Benevolent Dictators and Corruption

Focusing on the role of sustainability factors in emerging and frontier markets more generally, Mobius acknowledged the presence of governance issues. However, he made light of the illiberal political systems overseeing many of these economies, seemingly ignoring the potential for any connection between undemocratic regimes and corruption, geopolitical instability, and human rights violations. As an issue that remains important, not least in the Middle East and China, his seeming endorsement of undemocratic regimes did not go unnoticed.

“The democratic framework is not very common in emerging markets,” Mobius explains. However, his experience is that most people around the world would echo Aristotle‘s words that “the best government is a benevolent dictatorship. This is a preference that you see in a lot of the emerging market countries. They want to have a strong one-man or one-party rule,” he explains. “You see that in Singapore, in China and many other countries.” Discussing the system in Dubai, where he is based, Mobius remarks that “the leadership is very cooperative and mindful of the benefits to the citizens of the country,” he adds.

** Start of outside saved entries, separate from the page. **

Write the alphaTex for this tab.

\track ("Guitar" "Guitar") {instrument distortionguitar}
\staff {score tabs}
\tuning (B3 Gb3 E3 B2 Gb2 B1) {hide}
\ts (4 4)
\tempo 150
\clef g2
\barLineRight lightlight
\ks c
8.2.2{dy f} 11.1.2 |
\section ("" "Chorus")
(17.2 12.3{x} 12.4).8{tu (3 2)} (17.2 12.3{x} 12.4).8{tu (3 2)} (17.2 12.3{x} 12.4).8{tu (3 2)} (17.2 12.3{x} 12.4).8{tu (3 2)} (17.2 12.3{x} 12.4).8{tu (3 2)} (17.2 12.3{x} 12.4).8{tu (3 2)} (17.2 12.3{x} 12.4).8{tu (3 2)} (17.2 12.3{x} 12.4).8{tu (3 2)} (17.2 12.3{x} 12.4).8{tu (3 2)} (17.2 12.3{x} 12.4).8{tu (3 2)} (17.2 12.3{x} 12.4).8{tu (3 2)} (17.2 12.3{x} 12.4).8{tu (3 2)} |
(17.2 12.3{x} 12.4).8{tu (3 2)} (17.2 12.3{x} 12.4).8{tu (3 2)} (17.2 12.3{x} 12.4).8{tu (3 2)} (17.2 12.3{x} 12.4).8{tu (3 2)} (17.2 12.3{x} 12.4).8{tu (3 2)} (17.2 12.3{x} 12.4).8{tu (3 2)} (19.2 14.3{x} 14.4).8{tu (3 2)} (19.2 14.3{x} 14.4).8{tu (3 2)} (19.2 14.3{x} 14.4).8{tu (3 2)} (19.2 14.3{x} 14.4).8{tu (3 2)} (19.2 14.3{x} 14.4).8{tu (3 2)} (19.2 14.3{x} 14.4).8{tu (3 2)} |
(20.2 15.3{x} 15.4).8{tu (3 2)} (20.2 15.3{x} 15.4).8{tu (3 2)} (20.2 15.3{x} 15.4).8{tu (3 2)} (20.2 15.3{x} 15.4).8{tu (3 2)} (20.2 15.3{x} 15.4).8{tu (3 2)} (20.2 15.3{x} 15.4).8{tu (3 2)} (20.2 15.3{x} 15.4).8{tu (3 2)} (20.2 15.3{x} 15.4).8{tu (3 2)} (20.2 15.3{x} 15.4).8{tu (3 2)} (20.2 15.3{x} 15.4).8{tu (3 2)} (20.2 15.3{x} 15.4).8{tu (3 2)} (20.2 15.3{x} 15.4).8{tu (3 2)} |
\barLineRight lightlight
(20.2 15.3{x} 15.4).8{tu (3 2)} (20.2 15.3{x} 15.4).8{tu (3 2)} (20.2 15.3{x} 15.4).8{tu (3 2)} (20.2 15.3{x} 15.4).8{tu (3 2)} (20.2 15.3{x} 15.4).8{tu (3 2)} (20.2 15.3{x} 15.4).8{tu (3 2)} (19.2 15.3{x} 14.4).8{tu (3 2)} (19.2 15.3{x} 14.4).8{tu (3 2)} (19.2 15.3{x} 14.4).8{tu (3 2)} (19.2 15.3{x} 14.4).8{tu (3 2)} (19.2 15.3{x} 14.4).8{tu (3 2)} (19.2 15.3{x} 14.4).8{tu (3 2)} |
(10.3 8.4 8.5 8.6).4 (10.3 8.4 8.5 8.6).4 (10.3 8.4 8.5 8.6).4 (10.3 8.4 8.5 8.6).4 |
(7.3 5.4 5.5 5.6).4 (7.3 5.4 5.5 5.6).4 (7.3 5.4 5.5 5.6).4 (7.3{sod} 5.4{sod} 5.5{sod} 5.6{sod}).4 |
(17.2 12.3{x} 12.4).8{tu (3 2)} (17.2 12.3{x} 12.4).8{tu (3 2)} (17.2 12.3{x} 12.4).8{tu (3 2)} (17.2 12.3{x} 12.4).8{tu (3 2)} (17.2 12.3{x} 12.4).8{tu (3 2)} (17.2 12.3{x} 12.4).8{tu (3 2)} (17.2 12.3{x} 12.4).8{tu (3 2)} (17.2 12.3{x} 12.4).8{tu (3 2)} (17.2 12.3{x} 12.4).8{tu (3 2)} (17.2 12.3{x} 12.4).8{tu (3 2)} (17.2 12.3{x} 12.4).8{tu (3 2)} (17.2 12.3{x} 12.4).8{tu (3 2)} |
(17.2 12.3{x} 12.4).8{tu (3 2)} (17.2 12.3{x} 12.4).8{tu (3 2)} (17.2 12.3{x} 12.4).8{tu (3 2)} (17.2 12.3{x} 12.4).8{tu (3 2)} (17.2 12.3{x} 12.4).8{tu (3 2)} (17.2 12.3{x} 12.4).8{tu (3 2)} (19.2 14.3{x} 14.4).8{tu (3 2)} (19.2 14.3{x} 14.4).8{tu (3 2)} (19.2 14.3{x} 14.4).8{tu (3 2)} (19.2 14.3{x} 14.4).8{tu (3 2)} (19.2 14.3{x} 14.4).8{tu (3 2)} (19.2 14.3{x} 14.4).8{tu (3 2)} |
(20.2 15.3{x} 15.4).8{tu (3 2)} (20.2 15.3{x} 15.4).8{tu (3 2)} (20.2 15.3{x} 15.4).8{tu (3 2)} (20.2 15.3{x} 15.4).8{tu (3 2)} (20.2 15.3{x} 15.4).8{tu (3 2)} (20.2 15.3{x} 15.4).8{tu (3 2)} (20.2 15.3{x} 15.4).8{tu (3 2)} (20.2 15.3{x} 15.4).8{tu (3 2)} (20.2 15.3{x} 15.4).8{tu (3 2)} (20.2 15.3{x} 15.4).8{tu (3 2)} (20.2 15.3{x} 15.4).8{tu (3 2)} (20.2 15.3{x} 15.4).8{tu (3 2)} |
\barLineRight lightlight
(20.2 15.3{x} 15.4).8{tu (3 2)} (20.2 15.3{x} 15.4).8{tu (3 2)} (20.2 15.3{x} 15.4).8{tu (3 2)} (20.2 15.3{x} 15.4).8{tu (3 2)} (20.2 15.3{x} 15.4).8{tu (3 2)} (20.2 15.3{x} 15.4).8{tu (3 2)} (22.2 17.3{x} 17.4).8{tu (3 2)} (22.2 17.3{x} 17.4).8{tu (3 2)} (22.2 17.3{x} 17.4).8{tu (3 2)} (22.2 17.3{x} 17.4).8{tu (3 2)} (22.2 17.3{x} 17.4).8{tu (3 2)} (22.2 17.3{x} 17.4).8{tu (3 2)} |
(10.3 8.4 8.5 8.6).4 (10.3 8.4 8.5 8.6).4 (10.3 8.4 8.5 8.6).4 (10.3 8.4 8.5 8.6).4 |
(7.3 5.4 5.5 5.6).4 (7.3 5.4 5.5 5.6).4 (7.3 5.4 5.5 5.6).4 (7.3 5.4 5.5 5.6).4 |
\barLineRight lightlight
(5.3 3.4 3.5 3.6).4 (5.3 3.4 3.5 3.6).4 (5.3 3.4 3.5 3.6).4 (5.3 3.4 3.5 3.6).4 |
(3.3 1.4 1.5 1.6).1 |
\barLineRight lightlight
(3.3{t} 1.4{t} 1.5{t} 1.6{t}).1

“That does not interfere with our cooperation with companies,” he says. “We find that companies are willing to work with us and improve, without interference from the government in any direction. The government structure is important. A benevolent dictatorship and a benevolent one-party rule are not bad. It is often good. We look at how the rules and regulations are formulated and most importantly, whether the rule of law is credible.”

Instead, the veteran investor chose to relativise the problem of corruption in these markets, seemingly treating it as an exogenous factor. “Corruption is with us around the world, in democracies and dictatorships, even in the US.” According to Mobius, “you have to work around it, realise it exists and look for it.” Nevertheless, he did warn prospective investees that MCP has zero-tolerance for corruption. “One of the things we examine very carefully when looking at companies is the degree to which they are engaging in any kind of corruption. This would be a ‘no, no’ and we would exit the company immediately,” he said.

However, Mobius recognises that that assessment is complicated in emerging markets and requires engagement with local stakeholders beyond the investee. “It’s important to talk to the company, but also to their competitors, their customers, and anyone else who can tell you something about the environment and the company’s behaviour. That’s why some of the ESG factors are very important. If you examine the social framework – how the company treats its customers and its neighbours – you can gather a lot of information critical to evaluating the company. You cannot just depend on what the company is telling you. You have to go into the street and talk to the people that are dealing with the company or being impacted by the company in some way.”